Stores crowded with people seeking supplies
NASHUA – It seems the only people who found generators Saturday following an ice storm of historic proportions were either unusually lucky or unusually gifted shoppers.
Employees at Aubuchon Hardware on Main Street in Nashua answered the phone by apologizing that the store was out of generators.
It was all hands on deck at Currier P.J. Hardware on Route 101A in Amherst. Kitchen department employees were running the registers Saturday and the store stayed open two extra hours, until 5 p.m., according to kitchen department Manager Gary Jordan.
“It’s been busy all day,” he said. “It’s been an all-day adventure for some customers. The frustration has been setting in.

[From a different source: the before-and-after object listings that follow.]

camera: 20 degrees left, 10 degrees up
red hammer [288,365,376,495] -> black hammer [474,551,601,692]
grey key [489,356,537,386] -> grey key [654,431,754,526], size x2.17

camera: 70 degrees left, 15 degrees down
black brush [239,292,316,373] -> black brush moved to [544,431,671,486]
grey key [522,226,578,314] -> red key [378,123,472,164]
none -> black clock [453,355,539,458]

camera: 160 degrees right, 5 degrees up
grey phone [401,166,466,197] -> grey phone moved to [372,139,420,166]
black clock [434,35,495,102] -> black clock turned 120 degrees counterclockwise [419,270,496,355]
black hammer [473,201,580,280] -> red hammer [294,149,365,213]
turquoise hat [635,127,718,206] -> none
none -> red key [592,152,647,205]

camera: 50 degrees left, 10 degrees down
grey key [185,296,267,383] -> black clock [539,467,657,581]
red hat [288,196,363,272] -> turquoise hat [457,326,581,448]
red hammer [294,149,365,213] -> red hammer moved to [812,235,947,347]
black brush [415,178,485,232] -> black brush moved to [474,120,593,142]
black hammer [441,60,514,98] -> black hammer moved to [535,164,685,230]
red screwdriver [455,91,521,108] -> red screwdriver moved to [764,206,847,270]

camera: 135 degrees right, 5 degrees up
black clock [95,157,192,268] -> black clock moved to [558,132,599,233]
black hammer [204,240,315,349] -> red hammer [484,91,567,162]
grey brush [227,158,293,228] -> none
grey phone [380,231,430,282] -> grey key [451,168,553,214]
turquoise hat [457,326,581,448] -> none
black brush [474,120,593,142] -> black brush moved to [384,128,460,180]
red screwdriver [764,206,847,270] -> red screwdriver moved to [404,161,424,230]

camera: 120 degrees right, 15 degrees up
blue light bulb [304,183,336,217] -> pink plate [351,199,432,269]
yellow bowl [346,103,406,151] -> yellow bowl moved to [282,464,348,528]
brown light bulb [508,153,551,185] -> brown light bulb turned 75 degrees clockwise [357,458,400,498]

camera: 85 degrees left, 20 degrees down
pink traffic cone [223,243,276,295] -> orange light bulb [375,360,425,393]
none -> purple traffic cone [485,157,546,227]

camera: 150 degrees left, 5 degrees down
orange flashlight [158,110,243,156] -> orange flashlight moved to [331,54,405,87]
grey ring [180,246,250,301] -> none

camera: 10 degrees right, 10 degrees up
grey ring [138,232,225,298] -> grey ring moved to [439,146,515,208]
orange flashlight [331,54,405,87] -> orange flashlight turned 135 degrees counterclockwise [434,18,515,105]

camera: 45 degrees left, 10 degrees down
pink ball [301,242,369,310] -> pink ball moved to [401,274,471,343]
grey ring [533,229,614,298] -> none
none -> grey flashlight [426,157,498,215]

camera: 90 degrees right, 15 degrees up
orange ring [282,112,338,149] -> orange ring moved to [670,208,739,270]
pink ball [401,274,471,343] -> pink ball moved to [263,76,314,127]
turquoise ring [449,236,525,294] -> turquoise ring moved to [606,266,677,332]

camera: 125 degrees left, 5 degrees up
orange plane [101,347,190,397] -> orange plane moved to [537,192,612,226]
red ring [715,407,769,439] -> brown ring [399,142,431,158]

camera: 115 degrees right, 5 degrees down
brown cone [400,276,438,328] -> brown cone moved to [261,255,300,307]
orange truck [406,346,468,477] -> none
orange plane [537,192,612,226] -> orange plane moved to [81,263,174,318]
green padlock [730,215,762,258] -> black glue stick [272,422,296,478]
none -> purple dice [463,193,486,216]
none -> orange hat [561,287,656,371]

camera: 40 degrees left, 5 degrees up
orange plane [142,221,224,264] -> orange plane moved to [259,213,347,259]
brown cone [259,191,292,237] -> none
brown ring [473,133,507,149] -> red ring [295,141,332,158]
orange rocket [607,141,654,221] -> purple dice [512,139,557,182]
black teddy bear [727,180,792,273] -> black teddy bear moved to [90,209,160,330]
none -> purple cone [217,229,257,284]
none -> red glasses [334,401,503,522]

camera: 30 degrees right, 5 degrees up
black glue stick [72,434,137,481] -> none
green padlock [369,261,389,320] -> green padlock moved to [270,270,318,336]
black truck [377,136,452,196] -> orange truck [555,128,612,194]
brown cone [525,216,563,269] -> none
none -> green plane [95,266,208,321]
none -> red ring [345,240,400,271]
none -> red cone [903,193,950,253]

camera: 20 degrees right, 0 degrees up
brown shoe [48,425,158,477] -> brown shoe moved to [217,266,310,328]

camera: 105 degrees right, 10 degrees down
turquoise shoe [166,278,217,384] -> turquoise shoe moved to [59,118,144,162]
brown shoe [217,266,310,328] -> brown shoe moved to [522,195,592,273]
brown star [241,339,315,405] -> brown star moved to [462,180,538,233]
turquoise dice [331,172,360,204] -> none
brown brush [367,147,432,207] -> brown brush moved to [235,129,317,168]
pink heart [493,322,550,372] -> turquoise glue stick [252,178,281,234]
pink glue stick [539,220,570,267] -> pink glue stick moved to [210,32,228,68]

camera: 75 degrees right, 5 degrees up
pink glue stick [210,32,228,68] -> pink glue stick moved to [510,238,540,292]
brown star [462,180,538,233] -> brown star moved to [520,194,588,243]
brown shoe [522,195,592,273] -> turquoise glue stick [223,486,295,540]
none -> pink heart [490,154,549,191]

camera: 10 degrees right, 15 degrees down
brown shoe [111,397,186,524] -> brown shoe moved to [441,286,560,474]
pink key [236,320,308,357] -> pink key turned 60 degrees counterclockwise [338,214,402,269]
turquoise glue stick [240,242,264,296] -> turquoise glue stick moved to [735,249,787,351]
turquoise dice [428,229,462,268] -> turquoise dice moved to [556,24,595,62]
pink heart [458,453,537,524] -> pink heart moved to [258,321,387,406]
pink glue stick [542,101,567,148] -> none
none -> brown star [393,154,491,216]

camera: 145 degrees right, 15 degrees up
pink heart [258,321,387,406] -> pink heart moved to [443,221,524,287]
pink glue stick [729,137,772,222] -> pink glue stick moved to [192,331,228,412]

Currier P.J. also ran out of generators Friday, although mangers were trying to find another shipment. The most popular items Saturday were propane, heaters, flashlights and batteries, Jordan said.
“We just got a delivery of propane this afternoon, which is keeping up going,” he said.
The store was drawing customers from as far away as Nashua, Peterborough and northern Massachusetts, Jordan said.
Merrimack resident Tim Tenhave scoured parts of two states looking for a generator, and by 6 p.m. Saturday was hopeful he had finally tracked one down. He was one of about 50 people on a list at the PepBoys on Amherst Street in Nashua.
Tenhave said he started looking for a generator around 7 a.m. Friday and drove as far as Burlington, Mass., before a friend tipped him off about the shipment PepBoys received Saturday.
“I’m hoping,” he said.
The Home Depot at the Nashua Mall on Broad Street in Nashua had its share of people still looking to get warm.
“Basically, if someone comes out here without power, we can’t help them out too much,” an employee said.
People waited in line for more than an hour Friday to buy the 20-30 generators the store sold, the employee said.
The store was already out of propane, kerosene, generators and heaters, according to the employee.
That meant Steve and Jackie Sennott, of Pepperell, Mass., were out of luck. They were looking for propane and kerosene to power the heaters they have in their basement to ward off frozen pipes.
The Sennotts live in a less dense portion of Pepperell and guessed it would be Wednesday or Thursday before crews got around to restoring power to their part of town.
“I’m looking for heat for the pipes,” Steve Sennott said. “I’m worried about the pipes more than anything.”
Bob Elliot, of Nashua, was shopping for a new pump for his well. The old one was damaged when the power shut off, he said.
“I just got (power) back today,” he said. “Other than that, I did pretty well.”
Elliot was one of the lucky ones out of the hundreds of thousands of people who went without power. He already owned a generator.
If you were selling just the right things – gasoline, generators, takeout food – Friday was a long, hard day.
“We were sold out of generators a half-hour before we opened,” said Darryl Markaverich, a salesman at County Stores in Milford.
In the store, tales were bandied about of people calling Massachusetts as far south as Cape Cod in search of a generator. Somebody heard of a store going to Rhode Island to replenish its stocks.
It’s one thing to own a generator, however, and another thing to get it working.
A frazzled-looking Brad Thompson, of Greenfield, was at County Stores looking for a 20-amp plug to hook a borrowed generator into his breaker box to power his home. None were to be found.
“I need a connector,” he said, speaking over his shoulder as he trotted to his car, heading to Milford Electric on South Street in hopes of success.
In a land littered with broken trees, chainsaws also disappeared fast.
“Gas cans – we’ve been out of those since midmorning,” Markaverich said. “It’s been nuts.”
Those cans were being used at virtually every open gas station in the region as people scrambled to collect enough fuel to keep their home generators running for what looked to be a long stretch without power.
“I’ve been here seven years and this has never happened before,” said Mark Brown, owner of Atech Automotive on Nashua Street in Milford as a line of cars snaked out onto the road, waiting patiently. Most filled up at least one gas can, as well as their tank.
Businesses around the Milford Oval were particularly busy because hardly anybody in the rest of the Souhegan Valley, or even in much of Milford itself, had power Friday. Restaurants were full of people escaping cold homes and lack of stoves.
“Usually on a Friday a lot of people dine – today, it’s a lot of takeout,” said Coco Wang, co-owner with Johnny Zhang of the China Golden restaurant on the Oval.